9 Star Hotel

PBS Premiere: July 22, 2008Check the broadcast schedule »

Filmmaker Interview

POV:
What drew you to make 9 Star Hotel? How did you find the story? And how did you find the characters?

Ido Haar:
I grew up in a village near the city of Modi'in, and my parents still live there. When I went to visit them, I saw groups of men running across the highway and disappearing into the forest and the hills. I started to wonder where these men were coming from and where they were going. I walked around those forests, the same ones I've known since I was a child, and discovered a kind of terminal full of thousands of Palestinian men and women who came from the West Bank to work in Israel.

I talked to some of the people in the forest, and someone told me about a place in the hills where people were, as he described it, living in these kind of graves. He took me there, and that's how everything started.

In the beginning, when I started trying to shoot the film, there was a lot of suspicion; the workers were sure that I was involved with the Israeli Army or the Israeli police. But after awhile, they understood that I'm interested in their story. Still, it took me months to find the two main characters in the film: Ahmed and Muhammad. There was something in their faces that caught me before I understood their stories. I felt as though the camera chose those two as my characters.

POV:
Have Ahmed and Muhammad seen the film? What was their reaction?

Haar:
Ahmed and Muhammad saw it for the first time at the Jerusalem Film Festival. We snuck them into Israel, and it was their first time seeing themselves on the big screen. In an audience of all Israelis, they were both very nervous, but they were also very excited. After the film ended, many people came up to talk to them. I think seeing the film with an audience was a big experience for them. They had told me many times that they didn't understand why anyone would want to see a film about them, because they were just ordinary people. In the end I think they were very moved and very proud.

POV:
What surprised you during the making of the film?

Haar:
One of the biggest surprises for me was finding this group of very vital and very — in a way — happy people living in the situation that they were living in. Of course, their lives were very hard, but the workers weren't bitter most of the time. You might expect them to be furious about Israel or about the situation, but that wasn't the case. I thought I would meet very depressed people, but instead I saw people with joy, and I really enjoyed sitting, talking and singing with them.

POV:
How have audiences — Israeli, Palestinian and international — reacted to the film?

Haar:
At the Jerusalem Film Festival, Israeli audiences were shocked. They felt embarrassed and ashamed because in many ways this is a film about the people who build our houses, and, often, we choose not to see those people. This film forces us to look those people in the eyes, and that was very hard for audiences.

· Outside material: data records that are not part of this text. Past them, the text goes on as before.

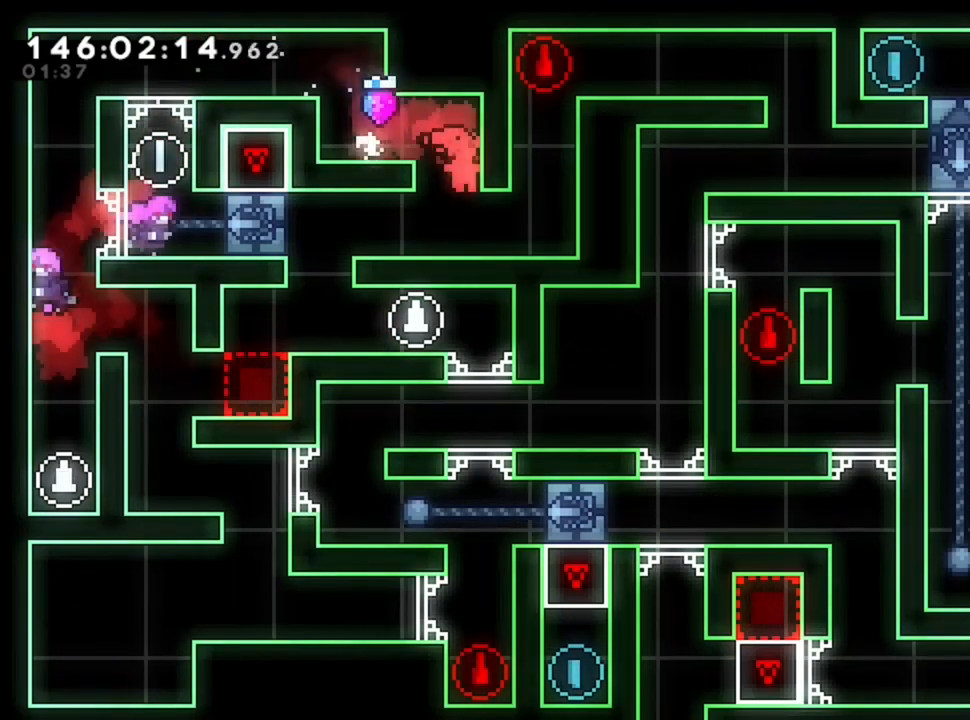
{"keys": ["d"], "events": [[40, "q", "down"], [360, "d", "down"], [360, "q", "up"]]}
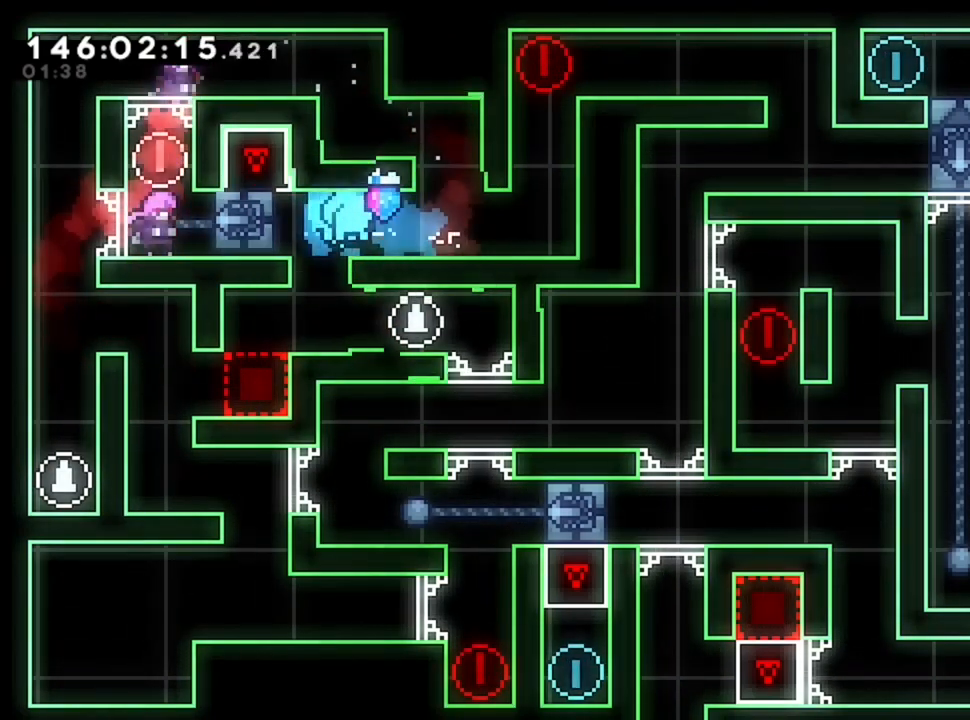
{"keys": ["d"], "events": []}
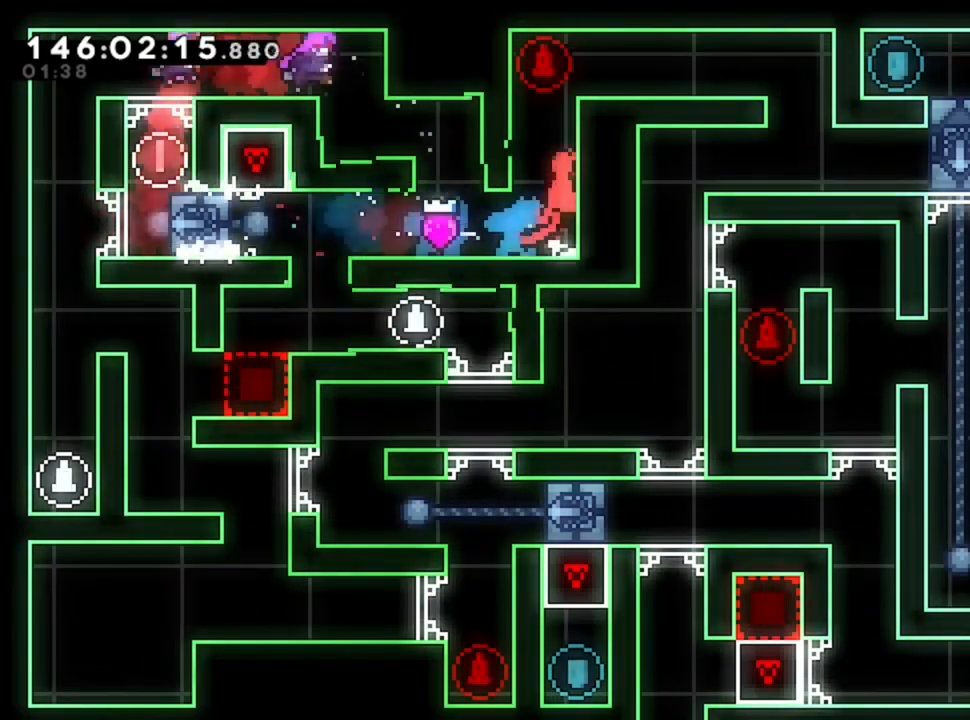
{"keys": ["d"], "events": []}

As for Palestinian audiences, there were teenagers who identified with the main characters, and there were women in the audience whose husbands and sons work in Israel. It was the first time the women could see how those husbands and sons lived and worked, and that was very hard for the women.

And in the United States, audiences often ask me about the situation at the U.S./Mexican border. Although I don't know much about that situation in particular, I think there are issues in 9 Star Hotel which are relevant to different places around the world. There are illegal workers everywhere.